By Michael Du Long (Mikie) on Saturday, July 11, 2009 - 11:58 pm:

Precious and I spent the first year of our marriage in Germany. The first night there was in Feb. and when we went to bed I opened the windows to get some fresh air in the bedroom. Precious spent the entire winter under two army blankets, two feather quilts and when she got up next to the oil burner in the hallway. Our stove was coal and so was the hot water tank. 1966/67 were the happiest years of our lives. That is till the kids were born. She can still make a fire in less time then it takes me.


By J T (Jtinchicago) on Monday, July 13, 2009 - 01:45 pm:

Greetings:

I'm probably too late to catch an answer but does anyone recall the flat 3/8 inch thick by 8-10 inches in diameter, cinnamon - pecan - molasses breakfast pastry? It was like a 'sticky bun' that was rolled flat.

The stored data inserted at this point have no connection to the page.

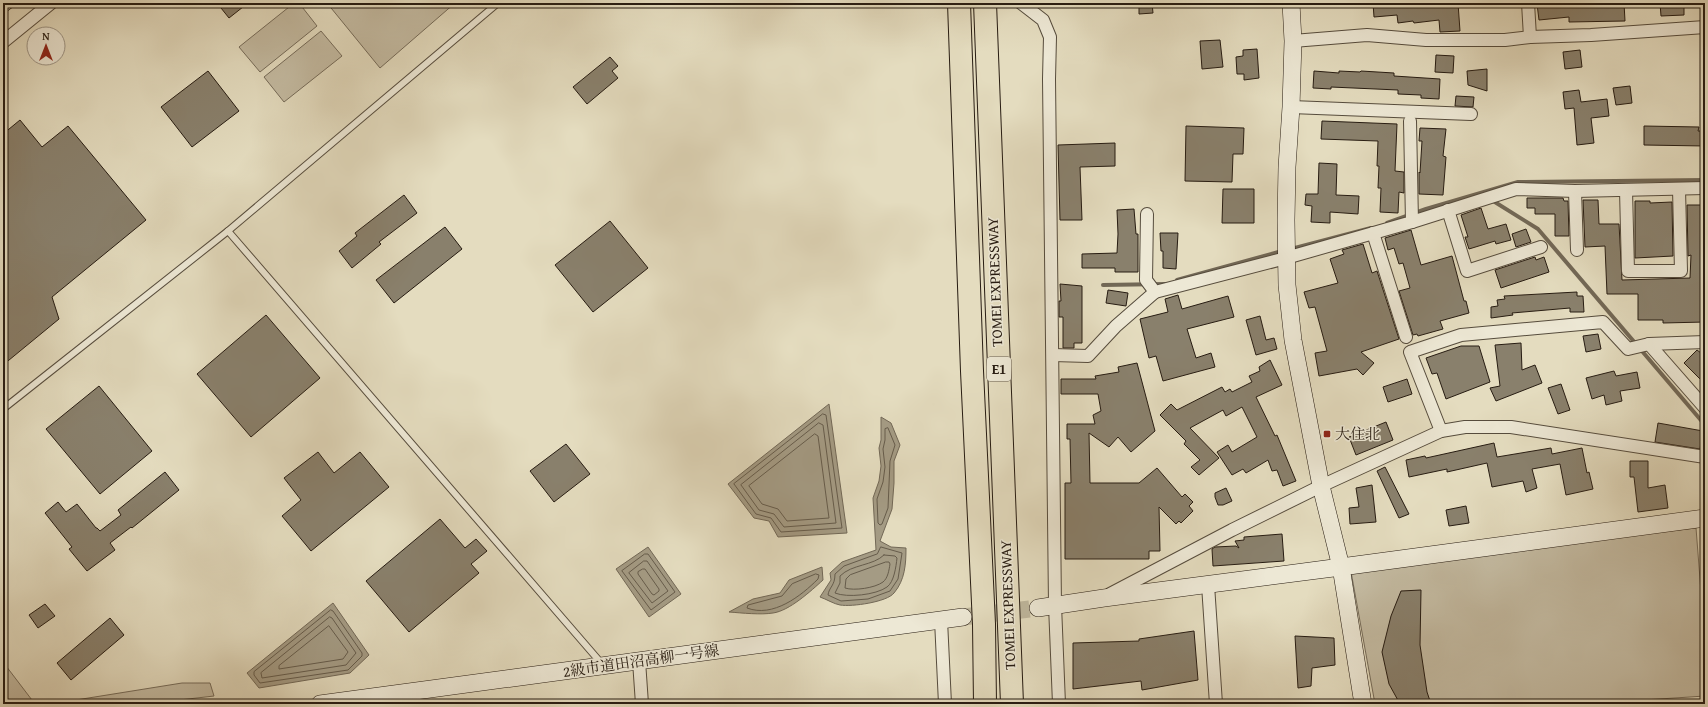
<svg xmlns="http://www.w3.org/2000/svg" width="1708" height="707" viewBox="0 0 1708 707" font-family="'Gentium Book Plus','Noto Serif JP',serif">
<rect width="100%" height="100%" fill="#e4dcbf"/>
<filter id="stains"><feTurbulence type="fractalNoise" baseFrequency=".005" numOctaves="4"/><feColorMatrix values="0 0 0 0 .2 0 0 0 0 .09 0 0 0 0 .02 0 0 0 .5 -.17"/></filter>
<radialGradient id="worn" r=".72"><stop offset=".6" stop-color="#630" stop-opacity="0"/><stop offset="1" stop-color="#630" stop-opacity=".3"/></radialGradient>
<g fill="#c4bba2" stroke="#766c5a">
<path d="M294 3H299L317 26 260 72 239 47Z"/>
<path d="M327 3H455L380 68Z"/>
<path d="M321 31 342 56 284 102 264 77Z"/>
<path d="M1696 528 1705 643V696L1583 704H1375L1350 566Z"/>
<path d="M3 662 35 704H3Z"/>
<path d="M182 683H210L214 696 145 704H51Z"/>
</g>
<g fill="#a49b84" stroke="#726856">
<path d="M829 404 847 533 778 537 769 521 754 518 728 484Z"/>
<path d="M881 417 891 423 900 445 894 461V483L892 509 880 541 891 547 906 548C906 564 905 580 894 593 887 602 852 607 840 605 834 604 826 599 820 597L831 580 830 573 842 562 876 550 873 498 879 481 881 466 879 448 881 440Z"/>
<path d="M648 547 681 594 649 617 616 569Z"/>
<path d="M822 567 823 580C811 591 789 611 773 613 761 615 742 613 729 612L753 599 780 593 789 580Z"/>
<path d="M333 603 369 655 350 673 259 688 247 673Z"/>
</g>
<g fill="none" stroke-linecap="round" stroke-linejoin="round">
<g stroke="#665c4b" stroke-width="1">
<path d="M823 414 826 415 842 528 781 532 771 518 756 514 734 484Z"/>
<path d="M819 423 823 425 836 523 784 527 774 514 759 510 741 485Z"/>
<path d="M888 428 895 445 890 461 888 508 882 524 880 525 878 523 877 499 883 482 885 467 883 449 885 440V429Z"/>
<path d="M815 434 818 436 829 518 787 521 778 509 762 504 749 486Z"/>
<path d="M881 547 902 553 898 579 890 591 868 599 841 601 828 595C829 587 835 586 835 574L844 566 877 554Z"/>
<path d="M645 554H648L675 592 651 610 622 571Z"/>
<path d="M884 555 895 556 897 558C896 567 894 582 887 587 876 595 847 598 835 593L840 583V576C852 564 873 566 884 555Z"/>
<path d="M644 561H647L668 591 652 603 629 573Z"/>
<path d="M886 562H889L890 564C889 570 888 578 883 582 875 588 854 591 845 588L846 579 850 575Z"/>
<path d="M643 569H645L659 589V591L654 595 652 594 638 574V572Z"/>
<path d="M816 574 819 575 818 579C801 596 773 618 747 608L748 605 782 596 792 584Z"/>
<path d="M331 610 333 611 362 653V656L348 670 260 683 254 675V672Z"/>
<path d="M330 617 332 618 356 653 346 665 262 678 261 673Z"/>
<path d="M329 626 348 652 343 659 279 669V666Z"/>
</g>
<g stroke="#726856" stroke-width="4">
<path d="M1490 199 1538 229 1705 425"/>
<path d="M1387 223 1426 209 1518 182 1705 180"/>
<path d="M1291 249 1371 228"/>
<path d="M1177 280 1282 251"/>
<path d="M1103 285 1165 284"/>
</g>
</g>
<g fill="#89806c" stroke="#271c12">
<path d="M217 3H248L229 18Z"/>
<path d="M1139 3H1152L1153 13 1139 14Z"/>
<path d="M1373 3H1458L1460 31 1440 32 1439 20 1414 23 1413 21 1398 23 1397 15 1374 17Z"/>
<path d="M1554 3V6L1624 3 1625 21 1569 22V17L1539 20 1537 4Z"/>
<path d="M1660 3H1684V15L1661 16Z"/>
<path d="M1220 40 1223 67 1202 69 1200 41Z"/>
<path d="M1257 49 1259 78 1244 80V74H1237L1236 57 1243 56V50Z"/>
<path d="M1580 50 1582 67 1565 69 1563 52Z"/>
<path d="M1436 55 1454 56 1453 73 1435 72Z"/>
<path d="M610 57 618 66 612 71 618 78 587 104 573 87Z"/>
<path d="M1487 69V91L1468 85 1467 71Z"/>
<path d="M208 71 239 111 192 147 161 107Z"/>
<path d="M1314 71 1339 73V71L1360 72 1361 71 1394 73V76L1440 79 1439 99 1421 98V95L1398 94V90L1331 87V89L1313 88Z"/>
<path d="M1630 86 1632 103 1616 105 1613 88Z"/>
<path d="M1579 90 1581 102 1607 99 1609 116 1591 118 1594 143 1577 145 1574 108 1565 109 1563 92Z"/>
<path d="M1456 96 1474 97 1473 107 1455 106Z"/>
<path d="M20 120 42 147 68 126 146 220 52 297 59 319 3 365V134Z"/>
<path d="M1322 121 1397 124 1395 171 1404 172V193L1399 192 1398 213 1380 212 1381 188H1378L1379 166H1377L1378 141 1321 139Z"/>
<path d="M1186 126 1244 128 1243 154H1233L1232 182 1185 181Z"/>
<path d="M1644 126 1699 127 1698 131H1705V146L1644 145Z"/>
<path d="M1420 128 1446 129 1443 156 1446 157 1443 195 1419 194V172L1420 173 1422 141H1419Z"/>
<path d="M1115 143V166L1080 167 1082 220H1060L1058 145Z"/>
<path d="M1319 163 1337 164 1336 195 1359 196 1358 214 1330 212V223L1311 222 1312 206 1305 205 1306 194H1318Z"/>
<path d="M1223 189H1254V223H1222Z"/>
<path d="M404 195 417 213 379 242 381 244 352 268 339 251 357 236 355 233Z"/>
<path d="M1527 198H1563L1564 201H1568L1569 236H1555V214H1535V208H1527Z"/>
<path d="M1583 200H1598L1599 224H1619L1622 280 1690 278 1691 255 1688 256 1687 205H1703V227H1705V322L1663 323V320H1638V294H1607L1605 246 1585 247Z"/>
<path d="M1635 201H1650V203L1672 202 1673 256 1635 258Z"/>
<path d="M1481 208 1488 229 1506 224 1511 240 1496 244 1495 241 1469 249 1465 237H1468L1461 215Z"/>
<path d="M1134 209 1136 234H1138V272H1115V268H1082V254L1117 253 1118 234 1117 210Z"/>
<path d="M610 221 648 268 593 312 555 265Z"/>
<path d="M445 227 462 249 394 303 376 280Z"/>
<path d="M1526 229 1531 242 1516 247 1512 234Z"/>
<path d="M1411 230 1421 265 1452 256 1464 301H1466L1469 313 1440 321 1443 329 1418 336 1417 334 1413 335 1399 291 1410 288 1403 263 1399 264 1394 248 1388 250 1385 238Z"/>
<path d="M1160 233H1178L1176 269 1163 268V251H1161Z"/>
<path d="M1363 244 1372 273 1377 271 1399 339 1361 352 1374 363 1363 375 1357 369 1319 376 1315 353 1327 351 1315 307 1309 308 1304 292 1338 283 1330 259 1344 254 1342 250Z"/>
<path d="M1535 257 1536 260 1544 257 1549 272 1501 288 1495 270Z"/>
<path d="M1060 284 1082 286V343H1074V348H1063V317H1059V301H1061Z"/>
<path d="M1108 290 1128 293 1126 306 1106 303Z"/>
<path d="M1577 292V296H1583L1584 312H1570V308L1512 313 1513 315 1491 318V307L1498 306 1497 300 1505 299 1504 296Z"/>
<path d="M1178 295 1182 309 1228 296 1234 317 1187 329 1196 358 1211 353 1215 367 1163 381 1156 356 1149 358 1140 319 1168 312 1165 299Z"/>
<path d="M266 315 320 378 251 437 197 374Z"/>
<path d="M1260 316 1266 340 1274 338 1277 349 1256 355 1246 320Z"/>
<path d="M1598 334 1601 349 1586 352 1583 336Z"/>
<path d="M1521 343 1522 370 1535 365 1542 383 1496 401 1490 388 1500 386 1495 345Z"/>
<path d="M1461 346H1479L1490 382 1446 399 1437 373 1432 374 1426 358Z"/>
<path d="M1697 350 1705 356V384L1684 363Z"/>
<path d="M1270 360 1282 385 1256 397 1275 436 1277 435 1296 481 1283 486 1277 470 1272 471 1268 460 1246 473 1243 469 1232 475 1217 452 1228 445 1232 452 1257 437 1242 407 1226 416 1223 410 1190 428 1219 458 1199 475 1191 467 1200 460 1184 444 1186 441 1160 415 1171 404 1177 410 1222 387 1225 392 1230 389 1232 392 1252 382 1249 376 1260 371 1259 367Z"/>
<path d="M1137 363 1155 431 1131 452 1118 437 1109 447 1089 433 1090 483H1139L1157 468 1182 497 1185 494 1193 502 1189 506 1193 511 1181 523 1179 521 1176 524 1159 507 1160 551H1149V559H1065V483H1071L1070 439H1067V424H1095L1093 415 1101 411 1098 394H1061V379H1096L1095 376 1119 372 1118 367Z"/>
<path d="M1614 371 1616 376 1637 372 1640 388 1620 391 1622 401 1606 405 1604 395 1592 399 1586 378Z"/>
<path d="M1407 379 1412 394 1388 402 1383 387Z"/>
<path d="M1561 384 1570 410 1558 414 1548 388Z"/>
<path d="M99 386 152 451 100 494 46 429Z"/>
<path d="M1386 422 1393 440 1356 455 1349 437Z"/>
<path d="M1658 423 1703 431 1700 449 1655 442Z"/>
<path d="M1494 443 1497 457 1551 448 1552 454 1582 448 1587 473 1589 472 1593 489 1566 495 1560 464 1532 469 1537 488 1526 492 1523 481 1492 487 1487 463 1447 472V469L1409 477 1406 460 1425 456 1426 458Z"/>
<path d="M566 444 590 474 554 502 530 471Z"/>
<path d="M318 452 334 473 360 452 389 487 311 551 282 516 301 500 284 478Z"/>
<path d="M1630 461H1648V488L1665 485 1668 508 1638 512 1634 477H1630Z"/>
<path d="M1385 467 1409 514 1399 518 1377 471Z"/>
<path d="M165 472 179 490 132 528 131 527 110 543 115 550 87 571 69 549 72 547 45 513 58 502 66 512 77 504 96 528H97L100 531 121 515 118 510Z"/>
<path d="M1372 485 1376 522 1350 524 1349 508 1359 507 1356 488Z"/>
<path d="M1226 488 1232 501 1223 505H1218L1215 497V493Z"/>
<path d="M1466 506 1469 523 1449 526 1446 510Z"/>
<path d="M440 519 465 548 476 539 487 551 471 564 479 573 409 632 366 581Z"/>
<path d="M1282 534 1284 561 1213 566 1212 549 1215 547 1236 546 1239 548 1235 541 1244 540V537Z"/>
<path d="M1421 590 1420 645 1427 692 1431 704H1400L1389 684 1382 652 1391 616 1401 591Z"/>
<path d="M45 604 55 616 38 628 29 615Z"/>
<path d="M110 618 124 635 71 680 57 663Z"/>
<path d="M1194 631 1198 680 1142 690 1141 681 1073 689V643L1139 641V639Z"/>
<path d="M1295 636 1334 638 1335 665 1312 668 1311 686 1298 688Z"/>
</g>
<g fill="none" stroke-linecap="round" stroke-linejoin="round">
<path stroke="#beb69c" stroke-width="17" stroke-dasharray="17 8" stroke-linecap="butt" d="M963 617 1038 608"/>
<defs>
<g id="lane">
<path d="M228 231 602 664"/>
<path d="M3 409 228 231 498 3"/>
</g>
<g id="street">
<path d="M1021 3 1043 20 1050 37 1049 79 1055 605 1059 704"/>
<path d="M1528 3 1530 37"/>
<path d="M1293 41 1367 35 1426 40H1505L1530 37 1591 35 1705 27"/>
<path d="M3 42 51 3"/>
<path d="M1291 107 1471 114"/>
<path d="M1626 190 1628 271H1681L1679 189"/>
<path d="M1575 191 1577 250"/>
<path d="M1448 210 1467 271 1541 247"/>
<path d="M1147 214 1146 280 1155 292 1286 258 1412 222 1410 121"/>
<path d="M1412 222 1516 189 1575 191 1705 188"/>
<path d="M1373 233 1406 337"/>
<path d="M1649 344 1705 408"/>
<path d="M1053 355 1088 356 1116 326 1155 292"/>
<path d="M1441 431 1410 352 1461 335 1603 322 1628 349 1649 344 1705 342"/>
<path d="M1208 585 1216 704"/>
<path d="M1110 594 1232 530 1321 486 1441 431 1465 427H1511L1705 457"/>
<path d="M941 620 945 704"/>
<path d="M639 661 642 704"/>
</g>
<g id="secondary">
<path d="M1291 3 1293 41 1291 107 1287 167 1286 220 1287 285 1293 340 1321 486 1341 567 1363 704"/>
<path d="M1038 608 1104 598 1341 567 1705 518"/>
<path d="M320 704 963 617"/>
</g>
<g id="highway">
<path d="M959 3 972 371 984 624 985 704"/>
<path d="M985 3 1012 704"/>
</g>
</defs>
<use href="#lane" stroke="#564c3d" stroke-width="8"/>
<use href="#street" stroke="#564c3d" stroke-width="14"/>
<use href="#secondary" stroke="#271c12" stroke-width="18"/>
<use href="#highway" stroke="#271c12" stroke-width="24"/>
<use href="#lane" stroke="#ede8d5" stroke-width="6"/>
<use href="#street" stroke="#ede8d5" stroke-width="12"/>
<use href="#secondary" stroke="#ede8d5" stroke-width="17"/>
<use href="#highway" stroke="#e4dcbf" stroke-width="22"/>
<defs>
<path id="rail" d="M3 12 15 3"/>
</defs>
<use href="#rail" stroke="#271c12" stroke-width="4.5"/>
<use href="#rail" stroke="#ede8d5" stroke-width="3" stroke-dasharray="9" stroke-linecap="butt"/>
</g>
<rect fill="#8f2418" stroke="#ede8d5" stroke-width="1.5" x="1323" y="430" width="8" height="8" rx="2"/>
<g text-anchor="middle" stroke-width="3" stroke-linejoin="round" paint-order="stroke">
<rect fill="#ede8d5" stroke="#62594c" stroke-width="1" x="987" y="357" width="24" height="24" rx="3"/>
<g font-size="14" font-weight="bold" fill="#271c12">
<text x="999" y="374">E1</text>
</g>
<g font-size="15" fill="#271c12" stroke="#ede8d5">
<text transform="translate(995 282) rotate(-92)" y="5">TOMEI EXPRESSWAY</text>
<text transform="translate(1008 605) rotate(-92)" y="5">TOMEI EXPRESSWAY</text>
<text transform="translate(641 661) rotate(-8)" y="5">2級市道田沼高柳一号線</text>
</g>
<g font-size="15" fill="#271c12" stroke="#ede8d5" text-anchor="start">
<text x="1335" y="439">大住北</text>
</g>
</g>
<rect width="1708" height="707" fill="none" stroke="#e4dcbf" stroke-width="16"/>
<rect x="4" y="4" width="1700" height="699" fill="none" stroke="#271c12" stroke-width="2"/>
<rect x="8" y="8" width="1692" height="691" fill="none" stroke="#271c12"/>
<g transform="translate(46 46)"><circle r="19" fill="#ede8d5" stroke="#9e9687"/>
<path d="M0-3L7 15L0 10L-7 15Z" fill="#8f2418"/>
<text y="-6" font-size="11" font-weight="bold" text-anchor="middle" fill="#271c12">N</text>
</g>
<rect width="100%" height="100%" filter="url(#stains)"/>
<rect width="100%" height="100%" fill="url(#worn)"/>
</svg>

They were sold in Calumet and at the Finlandia in Hancock. Basically, with coffee, a breakfast in one hand.

The pastry might have been called by a Finnish word and the non Scandinavian UP residents had a more direct name for the pastry.

Thank you.

JT


By kosk in Toronto (Koskintoronto) on Tuesday, July 14, 2009 - 05:09 am:

I don't know, JT, but I hope someone else does. It sounds like it
would be delicious.


By FRNash/PHX, AZ (Frnash) on Thursday, July 16, 2009 - 11:24 pm:

Speaking of korppu … (see above):
By FRNash/PHX, AZ (Frnash) on Saturday, July 11, 2009 - 11:14 am:

Lookie what I found just tonight in the Finnish Wikipedia:
Click → Korppu. Now don't that look just like Trenary toast?

And here I mistakenly thought korppu was only one of those "Finnglish" words we used on da farm, unique to the UP.